TASK GOAL
Each line below that carries the string "down" must appear in the answer.

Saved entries
+++
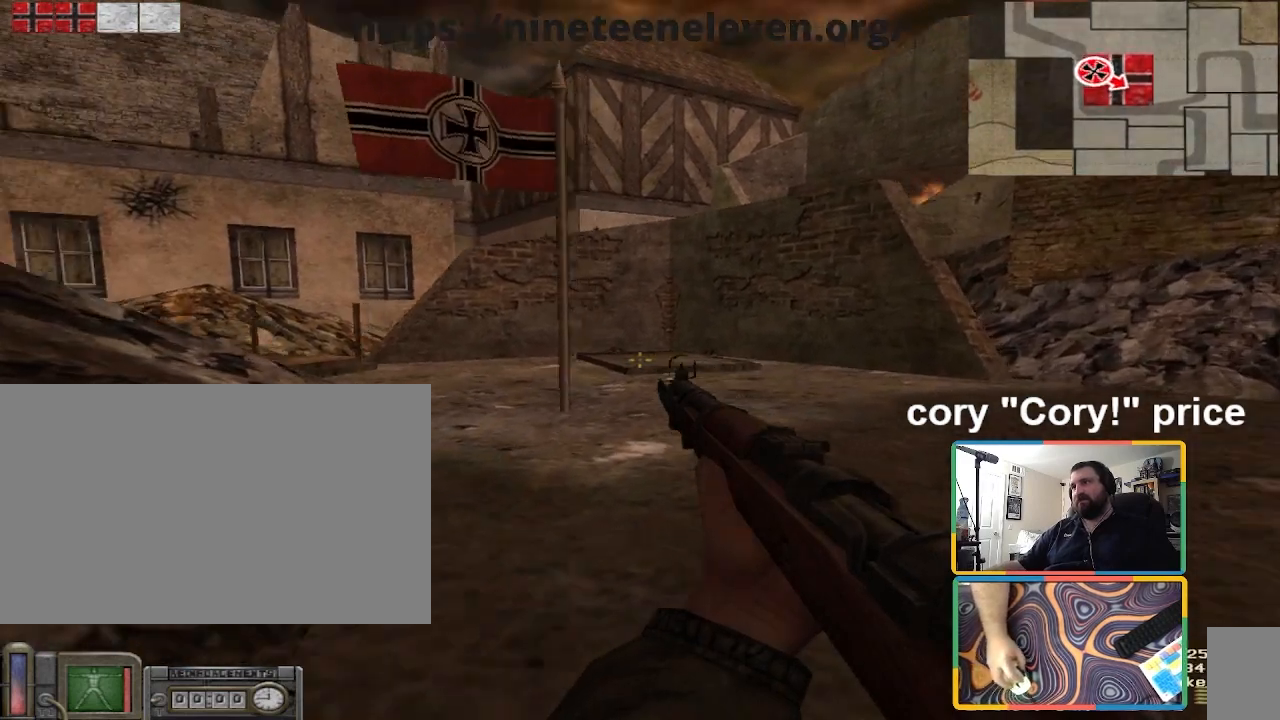
{"keys": ["ctrl"], "mouse": [], "events": [[67, "d", "up"]]}
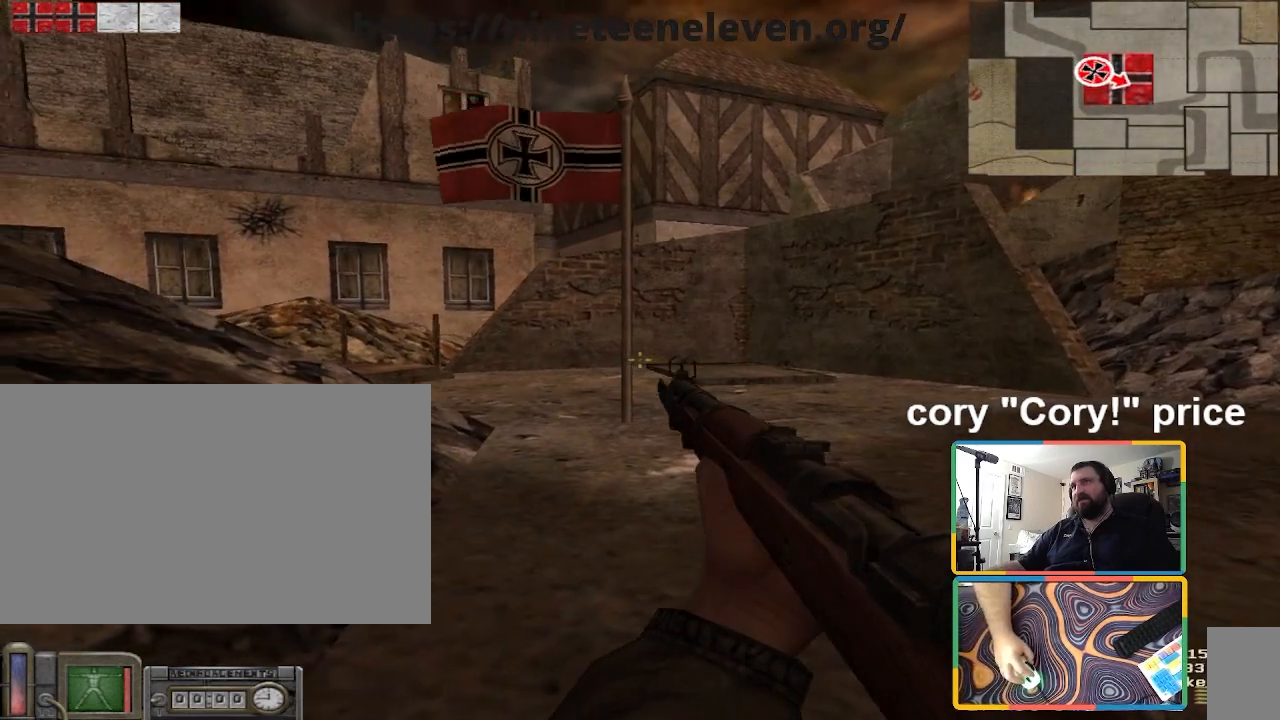
{"keys": ["ctrl"], "mouse": [], "events": []}
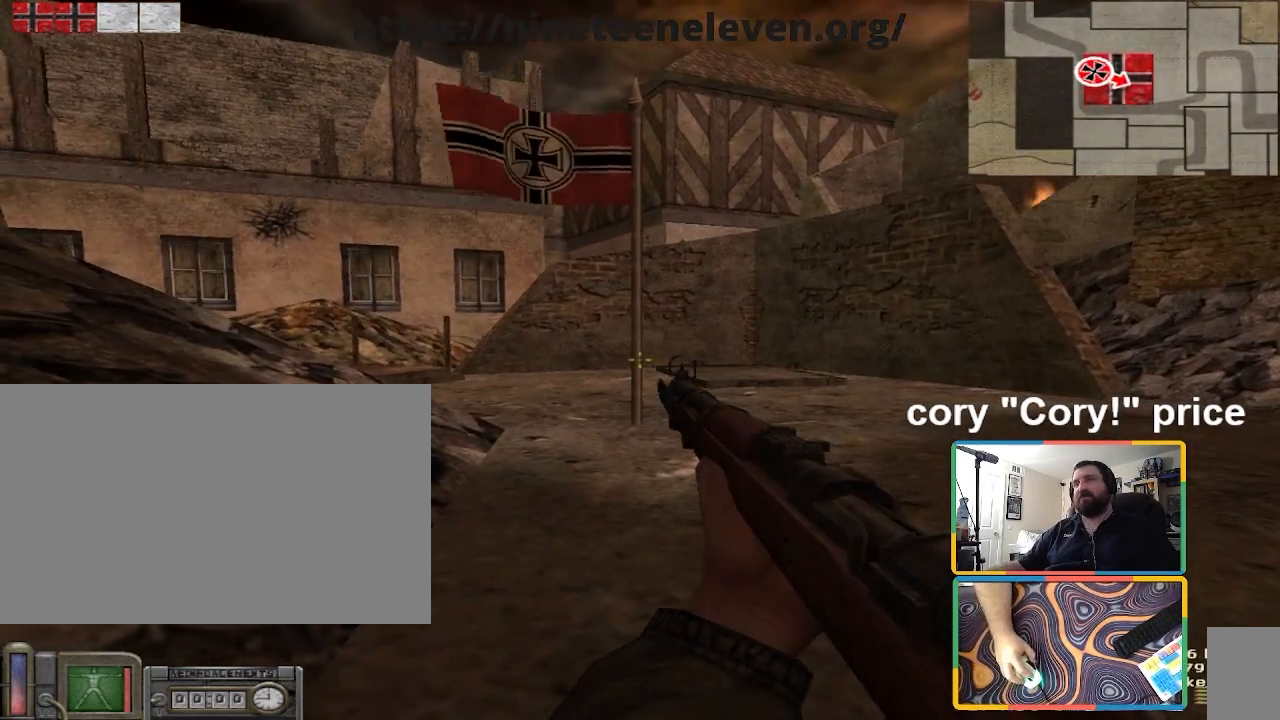
{"keys": ["ctrl"], "mouse": [], "events": []}
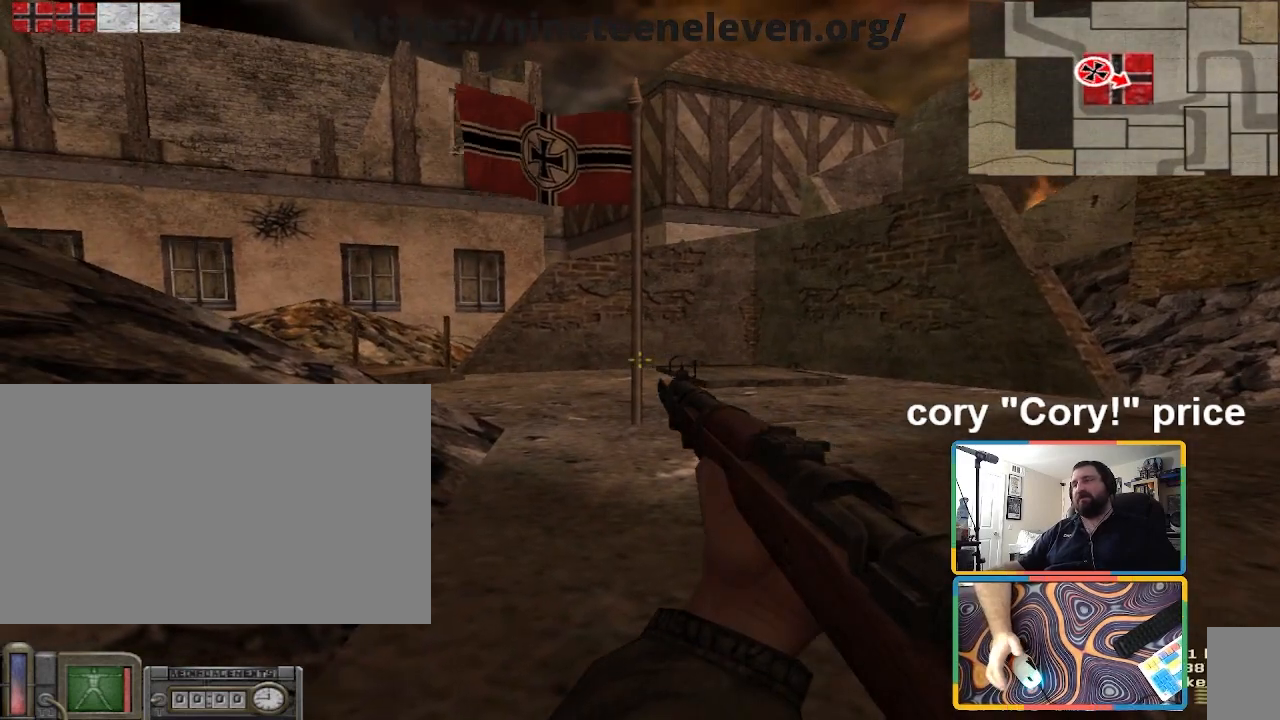
{"keys": ["ctrl"], "mouse": [], "events": []}
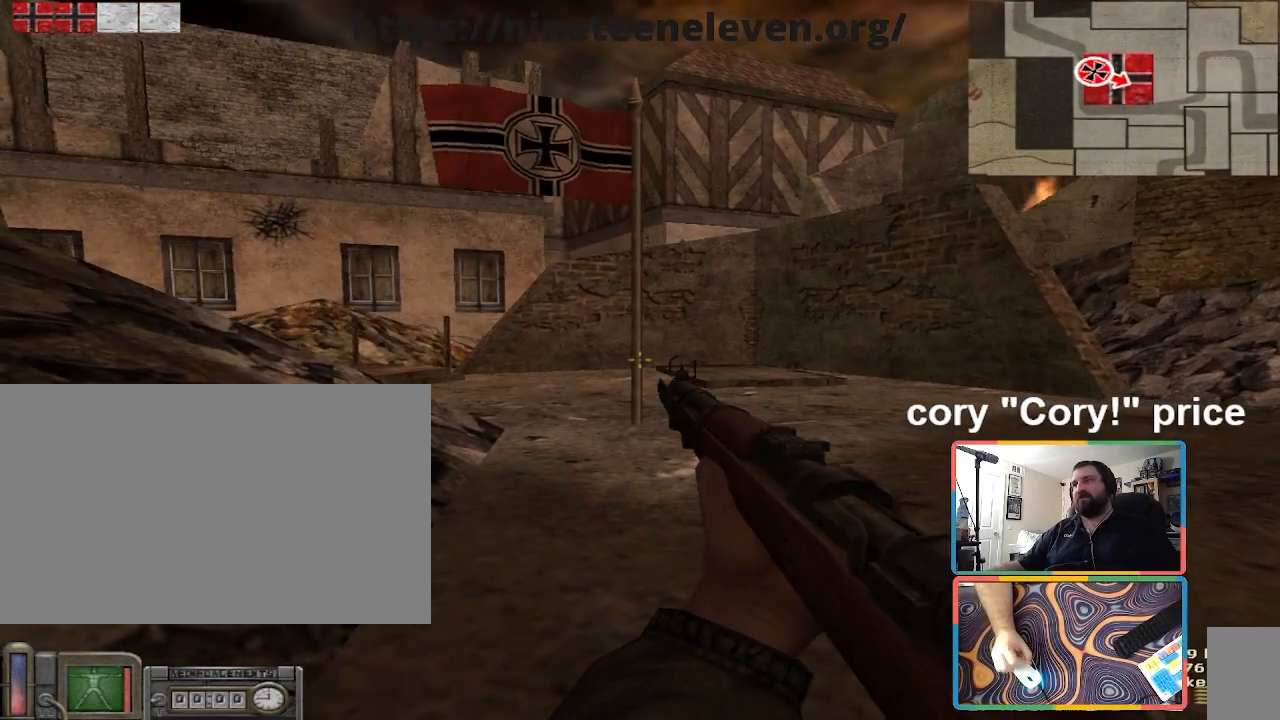
{"keys": ["w"], "mouse": [], "events": [[200, "ctrl", "up"], [200, "w", "down"], [434, "ctrl", "down"], [501, "ctrl", "up"]]}
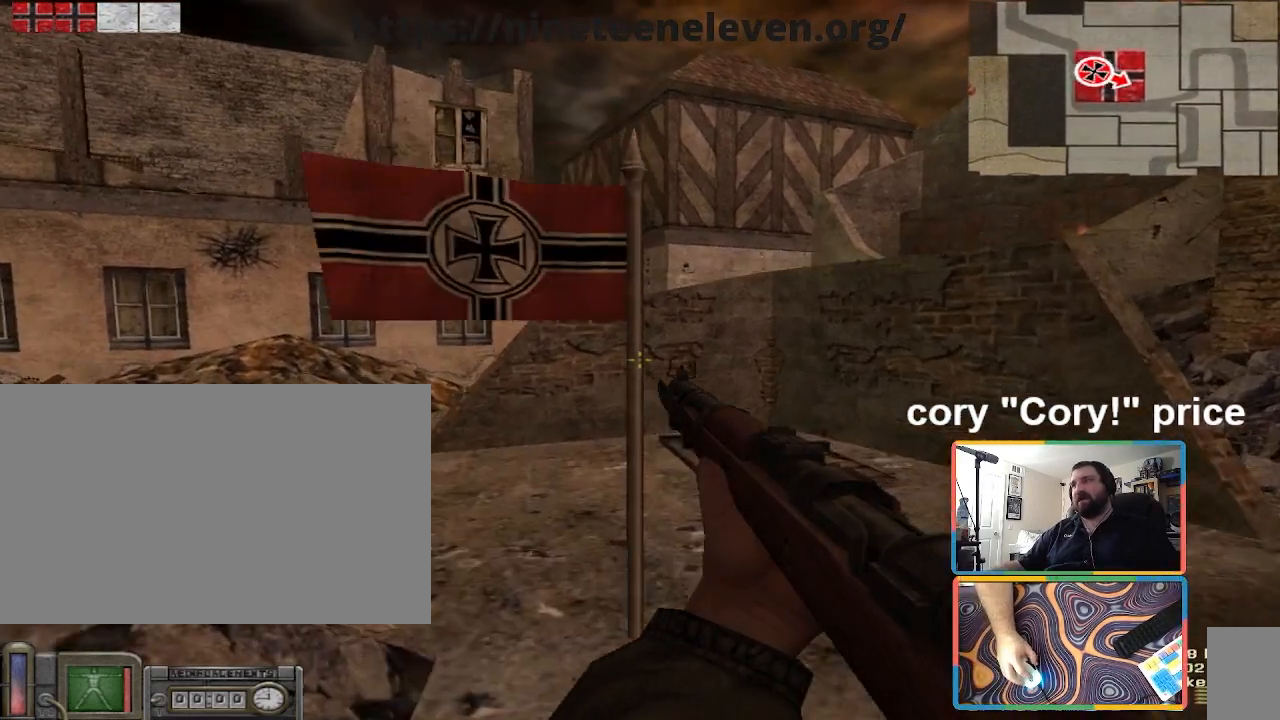
{"keys": ["ctrl", "w"], "mouse": [], "events": [[66, "ctrl", "down"], [400, "ctrl", "up"], [467, "ctrl", "down"]]}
+++
EXERCISE SOLUTION
{"keys": ["w"], "mouse": [], "events": [[200, "ctrl", "up"], [200, "w", "down"], [434, "ctrl", "down"], [501, "ctrl", "up"]]}
{"keys": ["ctrl", "w"], "mouse": [], "events": [[66, "ctrl", "down"], [400, "ctrl", "up"], [467, "ctrl", "down"]]}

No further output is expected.